Les Mayas n'avaient pas prévu que la galaxie EADS-Airbus serait à ce point bouleversée en 2012. En effet, les mandats de la totalité des membres du conseil d'administration d'EADS arrivent à échéance en 2012. Quant au comité exécutif, ses principaux membres doivent remettre leur mandat en jeu, dont Louis Gallois, le PDG d'EADS, Tom Enders, le PDG d'Airbus, et Fabrice Brégier, le directeur délégué d'Airbus. Louis Gallois doit laisser sa place à Tom Enders, qui serait remplacé par Fabrice Brégier. Un véritable jeu de chaises musicales, prévu par les accords de 2007 signés entre Nicolas Sarkozy et Angela Merkel pour mettre fin aux guéguerres franco-allemandes. « Nous sommes dans ce processus », a confirmé Louis Gallois, le 12 janvier. Mais le chamboule tout pourrait aller plus loin. Les rumeurs vont bon train sur l'idée de réunir le siège d'EADS en un lieu unique (aujourd'hui partagé entre Paris et Munich)... qui pourrait être Toulouse. Tom Enders y était en tout cas favorable. Par ailleurs, une vieille idée refait surface : fusionner EADS avec Airbus et rebaptiser le groupe du nom de l'avionneur. Histoire de simplifier l'organisation... et d'entériner le fait qu'Airbus représente plus que jamais les deux tiers d'EADS. Mais cela irait à l'encontre de la stratégie de rééquilibrage avec les autres activités d'EADS voulue par Louis Gallois.

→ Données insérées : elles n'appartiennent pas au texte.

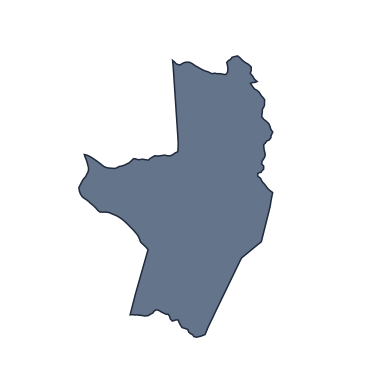 outline of Ibicoara, Bahia, Brazil, rotated 312°
{"feature_id": "56859067B74041818755957", "entity_name": "Ibicoara", "entity_type": "district", "adm_level": 2, "iso_a3": "BRA", "parent_name": "Brazil", "parent_adm1": "Bahia", "projection": "natural_earth1", "projection_center": [-41.312, -13.375], "detail": "fine", "context": "isolated", "style": "filled", "palette": "slate", "viewbox_px": 384, "rotation_deg": 312, "n_neighbors": 0, "source": "geoboundaries", "source_scale": "gbopen_adm2", "svg_char_len": 2950}
<svg xmlns="http://www.w3.org/2000/svg" viewBox="0 0 384 384"><g transform="rotate(312 192 192)"><path d="M233.3,259.9L239.0,256.2L245.6,252.3L245.3,249.5L245.2,246.8L245.6,244.2L246.3,240.9L246.6,237.4L248.1,233.6L247.7,230.5L249.6,228.5L251.4,229.0L252.8,230.2L254.7,229.8L256.9,230.0L259.2,228.0L259.5,224.9L261.8,223.5L264.3,223.1L266.1,222.8L268.2,221.9L269.7,220.3L271.4,217.7L273.4,215.4L275.2,213.6L277.4,213.8L279.7,213.4L282.5,214.6L285.2,214.3L286.6,213.1L288.7,212.5L290.6,211.9L291.3,208.7L293.0,206.0L294.1,203.5L294.3,200.1L294.0,196.9L294.6,193.4L296.5,192.1L298.6,190.6L300.7,188.9L302.9,188.6L305.3,187.6L307.3,185.7L309.0,184.5L309.6,182.4L309.9,179.2L311.1,174.9L311.0,172.2L310.4,169.6L310.9,166.6L311.8,162.8L314.0,163.9L315.8,165.6L317.7,166.5L317.6,163.0L318.4,160.4L318.9,158.5L319.2,155.8L321.3,155.1L322.8,153.9L324.5,152.4L324.7,150.2L324.5,147.7L323.8,144.6L323.6,141.5L323.8,139.2L323.8,137.0L323.7,134.9L321.4,133.2L318.8,131.6L316.2,131.9L314.1,131.1L311.5,131.1L309.7,133.8L308.2,135.6L306.8,136.9L304.4,138.4L302.1,138.5L300.8,137.2L299.7,135.2L298.4,133.2L296.8,131.7L295.5,129.3L293.7,128.2L292.8,126.3L292.0,123.3L290.6,120.5L289.8,117.7L289.1,115.0L288.6,112.4L288.0,109.8L287.6,106.5L286.7,103.3L285.0,101.2L283.6,100.0L281.0,98.8L278.3,98.1L276.7,94.8L276.9,91.7L276.8,89.5L272.4,94.3L223.3,144.8L218.6,149.5L212.5,154.5L209.4,153.2L206.7,152.7L204.4,151.6L202.7,149.9L201.3,147.2L199.2,145.4L197.5,144.0L195.8,142.5L194.1,140.1L191.9,139.4L188.9,138.4L186.6,138.3L185.0,136.0L183.2,133.1L181.2,131.6L179.7,130.0L178.9,127.9L177.7,126.3L175.9,126.1L173.9,126.0L171.6,125.7L169.3,124.8L166.8,123.8L164.1,122.3L162.1,120.7L159.5,119.9L157.8,118.8L155.5,115.9L153.7,113.5L152.6,111.4L152.0,109.2L151.7,105.5L151.5,102.5L151.2,99.6L150.8,96.6L150.5,94.4L149.8,91.4L149.0,89.1L147.8,86.9L146.6,88.9L145.3,91.7L143.7,94.4L142.4,96.4L141.1,98.4L139.5,100.1L137.1,101.4L134.6,102.0L132.2,102.7L129.5,102.6L127.6,102.9L125.4,103.4L122.8,104.1L119.5,105.0L117.3,107.7L115.8,110.6L115.0,113.8L115.2,116.4L115.6,118.8L115.8,121.4L115.7,123.8L115.8,126.1L115.9,128.9L115.7,131.6L115.3,134.6L115.5,137.0L117.3,139.1L119.7,141.8L121.2,144.1L122.4,147.7L123.6,151.0L124.3,153.5L124.7,156.3L125.0,158.7L125.1,162.4L125.0,165.0L124.9,167.4L124.7,169.7L124.5,173.6L124.2,176.1L123.8,179.2L123.2,181.7L121.9,184.5L120.4,187.3L120.3,191.5L120.2,195.1L119.8,197.9L78.4,218.2L59.3,228.2L61.3,230.2L62.4,231.9L63.8,233.2L64.9,235.0L66.4,236.9L68.4,240.1L71.1,242.3L73.7,243.0L75.7,243.8L78.1,243.6L80.6,244.3L81.9,246.9L82.4,249.9L83.2,252.6L83.9,254.7L85.2,256.2L84.6,258.5L83.2,260.8L82.9,263.7L84.4,264.7L86.2,265.6L87.6,267.4L86.5,269.5L85.4,272.3L84.6,275.3L85.8,277.9L87.0,280.8L85.7,283.3L85.8,286.0L86.4,288.1L85.8,290.0L87.1,292.5L90.8,295.1L94.8,297.1L102.6,294.3L114.0,291.0L117.5,289.9L176.0,272.9L181.2,273.7L186.4,274.5L191.9,275.3L201.4,276.8L233.3,259.9Z" fill="#64748b" stroke="#1e293b" stroke-width="1.5"/></g></svg>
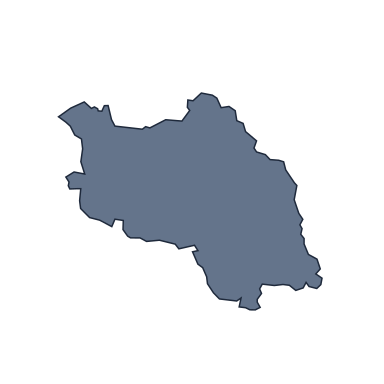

QUATRE LANCEMENTS À HAUTS RISQUES

A 380 Période critique 2011 - 2013 L'entrée en service du gros-porteur étant intervenue fin 2007, le ramp-up aurait dû s'achever en 2010. Airbus ne le produira à la cadence prévue (quatre par mois) qu'en 2013, alors qu'il n'arrive pas à dépasser les deux par mois. A 400M Période critique 2014 - 2016 Le premier exemplaire de l'avion militaire doit être livré en 2013 avec plus de quatre ans de retard. Mais son ramp-up n'interviendra qu'entre 2014 et 2016... Au mieux. Tous les problèmes de mise au point des systèmes embarqués ne sont pas réglés. A350 Période critique 2014 - 2016 Cet avion long-courrier est déjà en léger retard. La première livraison est prévue à la fin 2013. Mais la pleine cadence (8 avions par mois) ne devrait pas être réalisée avant 2015. Dérapage possible en 2016-2017. A320 NEO Période critique 2016 Le développement de l'A 320 remotorisé, qui va absorber plus de 900 ingénieurs, doit en théorie permettre une première livraison en 2016. Le ramp-up débutera en 2017 et doit être très rapide si Airbus veut livrer l'appareil au même rythme que l'actuel A 320.